How do comprehenders understand what a speaker intended, if what they said is ambiguous or has multiple interpretations? Specifically, what information can they exploit to reduce the uncertainty of an utterance’s intended meaning, including: how it is said (prosody), gestural cues (eye gaze), and inferences about the speaker’s knowledge states? And more broadly, to what extent is pragmatic inference tied to mental state inference?
The relationship between words and their meaning is mostly arbitrary, but there are systematic or statistical trends in form-meaning pairings. Do languages vary in their systematicity, and if so, why? Furthermore, to what extent is systematicity in a language internalized by its speakers, and how does this affect word learning and speech production/comprehension?

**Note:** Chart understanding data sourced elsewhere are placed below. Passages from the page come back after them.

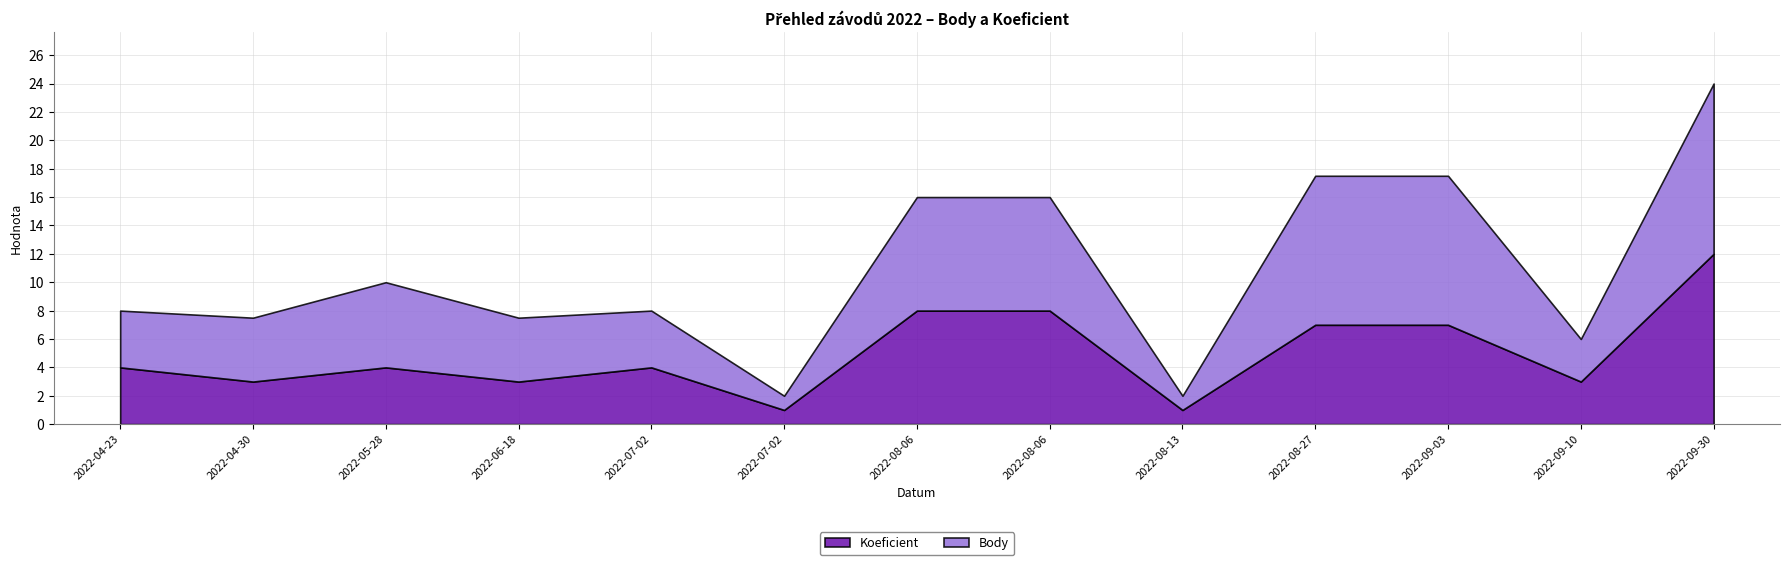

How many distinct data groups are displayed?

2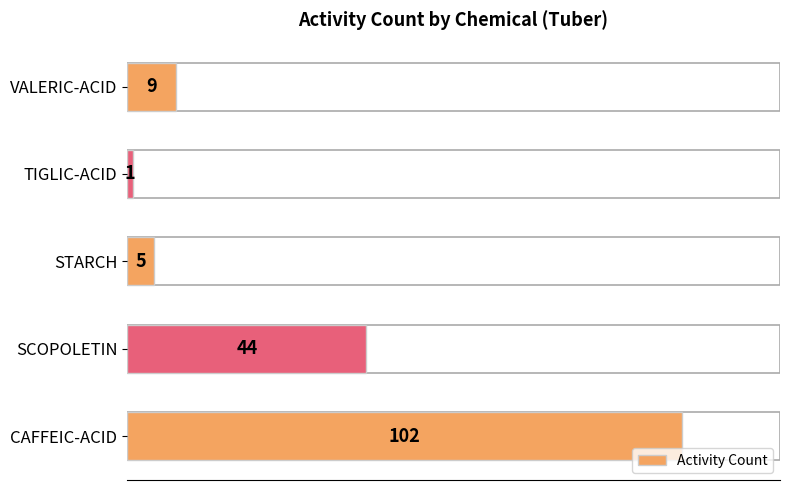

Is it true that the value at VALERIC-ACID is 5?

False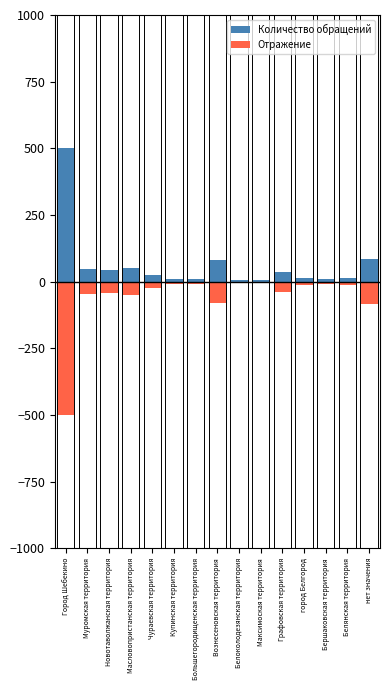

The Количество обращений series shows 42.1 at Новотаволжанская территория. True or false?

True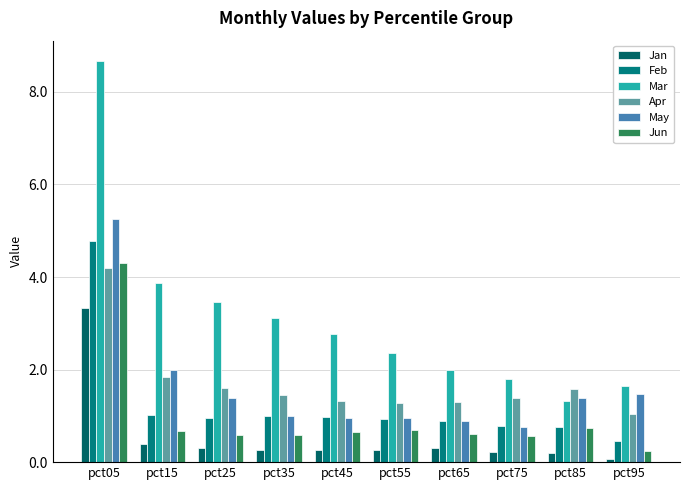

Count the number of data series in this chart.

6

Trust and Human-Robot Interaction
As smart technology becomes more pervasive, it’s important that we develop the right levels of trust in our machines; we should trust them to do what they can do, but we shouldn’t assume that they can do something they can’t. I hope to address this problem by answering a couple of questions:
- What factors (behaviors, anthropomorphism, interactions, etc.) of a machine affect the degree of trust we place in it, and the expertise judgments we make about it? What can we learn about judgments of human expertise?
- Can we design machines to efficiently calibrate the appropriate level of trust in their users?
Natural Language Understanding
My previous work at the International Computer Science Institute involved building a general framework for natural language understanding – producing action from language. In future work, I’d like to explore the possibility of learning constructions dynamically, so as to make this system more flexible.